USSF Paused AI Adoption in ’23; Now It’s Looking to Automate Ops

Less than 18 months after telling Guardians to quit using ChatGPT and other emerging artificial intelligence tools while the service examined the risks and opportunities they posed, a Space Force leader said Feb. 26 the service has “done so much” to explore and expand AI adoption. 

Seth Whitworth, acting deputy to the Deputy Chief of Space Operations for Cyber and Data described the progress during Booz Allen’s Space + AI Summit in Arlington, Va., as industry speakers touted AI’s potential benefits for domain awareness and command and control. 

The Space Force ordered its AI pause in September 2023, alarmed that Guardians were using unproven generative AI tools without rigorous testing and proof that the tools were safe and reliable.  

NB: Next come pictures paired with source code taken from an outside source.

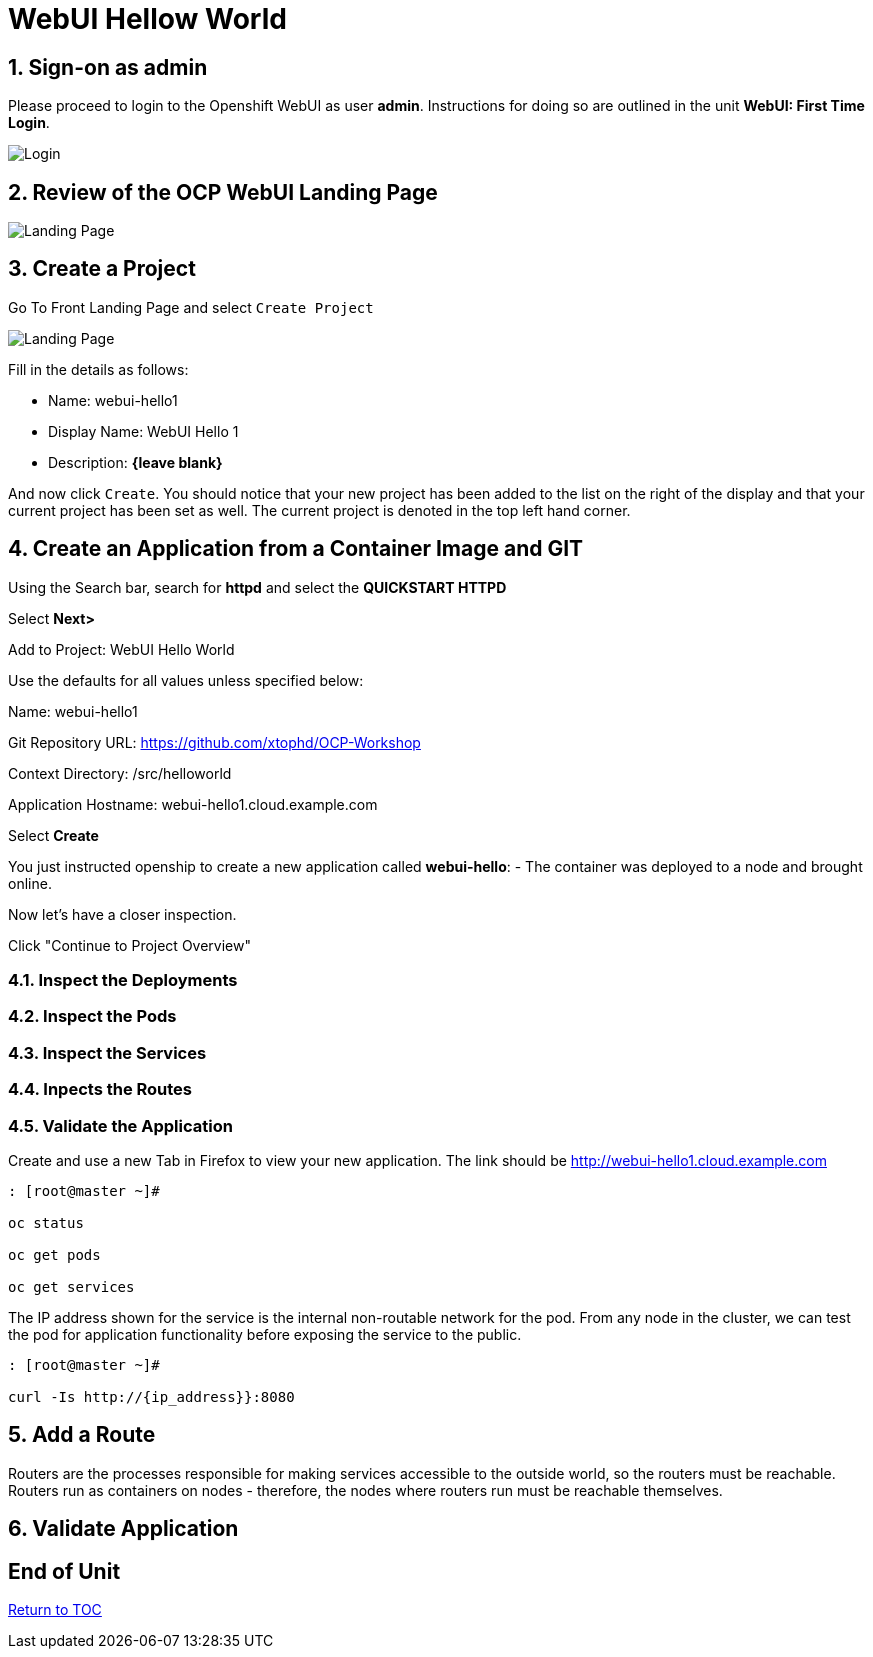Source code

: :sectnums:
:sectnumlevels: 3
ifdef::env-github[]
:tip-caption: :bulb:
:note-caption: :information_source:
:important-caption: :heavy_exclamation_mark:
:caution-caption: :fire:
:warning-caption: :warning:
endif::[]
:units_dir: units
:imagesdir: ./images


= WebUI Hellow World

== Sign-on as admin

Please proceed to login to the Openshift WebUI as user *admin*.  Instructions for doing so are outlined in the unit *WebUI: First Time Login*.

====
image::ocp-webui-login-04.png[Login]
====

== Review of the OCP WebUI Landing Page

====
image::ocp-webui-project-01.jpg[Landing Page]
====

== Create a Project

Go To Front Landing Page and select `Create Project`

====
image::ocp-webui-project-02.jpg[Landing Page]
====

Fill in the details as follows:

* Name: webui-hello1
* Display Name: WebUI Hello 1
* Description: *{leave blank}*

And now click `Create`.  You should notice that your new project has been added to the list on the right of the display and that your current project has been set as well.  The current project is denoted in the top left hand corner.

== Create an Application from a Container Image and GIT

Using the Search bar, search for **httpd** and select the *QUICKSTART HTTPD*

Select **Next>**

Add to Project: WebUI Hello World

Use the defaults for all values unless specified below:

Name: webui-hello1

Git Repository URL: https://github.com/xtophd/OCP-Workshop

Context Directory: /src/helloworld

Application Hostname: webui-hello1.cloud.example.com

Select **Create**

You just instructed openship to create a new application called **webui-hello**:
  - The container was deployed to a node and brought online.

Now let's have a closer inspection.  

Click "Continue to Project Overview"

=== Inspect the Deployments

=== Inspect the Pods

=== Inspect the Services

=== Inpects the Routes

=== Validate the Application

Create and use a new Tab in Firefox to view your new application.  The link should be http://webui-hello1.cloud.example.com





```
: [root@master ~]#

oc status
    
oc get pods
    
oc get services
```

The IP address shown for the service is the internal non-routable network for the pod.  From any node in the cluster, we can test the pod for application functionality before exposing the service to the public. 

```
: [root@master ~]#

curl -Is http://{ip_address}}:8080
```

== Add a Route

Routers are the processes responsible for making services accessible to the outside world, so the routers must be reachable. Routers run as containers on nodes - therefore, the nodes where routers run must be reachable themselves.


== Validate Application


[discrete]
== End of Unit
link:../OCP-Workshop.adoc[Return to TOC]

////
Always end files with a blank line to avoid include problems.
////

“There was a whole lot of unknowns, and we were championing ourselves as the innovation service,” Whitworth said. “There was fear that data would leak or we didn’t know those pieces, and so we said, ‘Take a strategic pause.’ We have done so much since that first memo went out.” 

By June 2024, the Air Force Research Laboratory released its own generative AI chatbot, NIPRGPT, built for Airmen and Guardians to experiment with. Whitworth said his team hosted a “generative AI challenge” to identify more potential uses. 

“We learned a whole lot along the way,” Whitworth said. “We were able to work with the Department of the Air Force and Department of Defense to re-establish some of those guidelines and ensure that we were moving forward in a secure way that didn’t hamper innovation.”  

Guardians gravitated to the tool, seeing AI chatbots and assistants as helpful for everyday, non-operational tasks, like writing performance reviews and other reports, Whitworth said. Such back office functions have long been seen as ripe for automation, freeing operators to focus on sophisticated higher-level tasks. 

But the volumes of data generated by sensors in space is such that automation is hard to ignore. Satellites generate imagery, signals intelligence, orbital data, and more, and with thousands of satellites and tens of thousands of bits of debris circling the Earth at 17,000 miles per hour, the need to collect, collate, and analyze data continues to grow exponentially, experts say.  

“In the age of proliferation, especially with Guardians, one satellite to many [personnel] just doesn’t work,” said Nate Hamet, CEO of Quindar, a satellite operations company. “As we proliferate, how many people can we actually assign to dozens, hundreds of satellites, or where satellites are actually sending us information about what’s wrong and moving more of the anomaly prediction on board, at the edge, onto the spacecraft.” 

Whitworth envisions a single operator aided by AI controlling multiple satellites. “I think back to Lt. Whitworth, who operated a satellite, and it was me to one satellite, and my partner next to me to one satellite. We operated that satellite individually. And that made sense at the time, because DOD had the largest constellation on orbit, and we were doing just fine. That very quickly exponentially changed as more commercial providers started launching more equipment, and the DOD itself pivoted to more resilient and proliferated architectures. No longer can I have one Guardian flying one satellite. There’s going to just be too many satellites, not enough Guardians.” 

Indeed, the Space Force has already started automated satellite operations through its Space Rapid Capabilities Office, which is acquiring software for its Rapid and Resilient Command and Control system, and experimenting with it on test satellites in orbit, officials said in December 2024. 

Whitworth cautioned that discussions and analysis are still ongoing about which satellite operations can be automated and what level of trust can be placed in the technology. 

Building trust must happen gradually, said Dave Prakash, Booz Allen director of AI governance; if the Space Force can’t trust the technology, the whole process will break down, he added. 

“It’s not about moving fast and just hoping nothing goes wrong,” Parkash said. “It’s not about being paralyzed … so that Guardians are now burdened with ‘not only do I have to use AI, but I have to do the manual process and double check it.’ [If that’s the case], I’m not actually making any labor savings. It’s actually this third option, where AI is a seat belt, not a speed bump, to accelerate delivering of AI for mission critical applications.” 

Despite these hurdles, the challenges posed by growing complexity and data volumes make AI an attractive solution for mastering information from space, said Booz Allen executive Pat Biltgen. 

“I think there’s a possibility that this domain could be enhanced by AI,” Biltgen said. “I think there’s promises that if you combine generative AI technologies that are grounded in physics, they can help solve this one Guardian, one satellite problem.”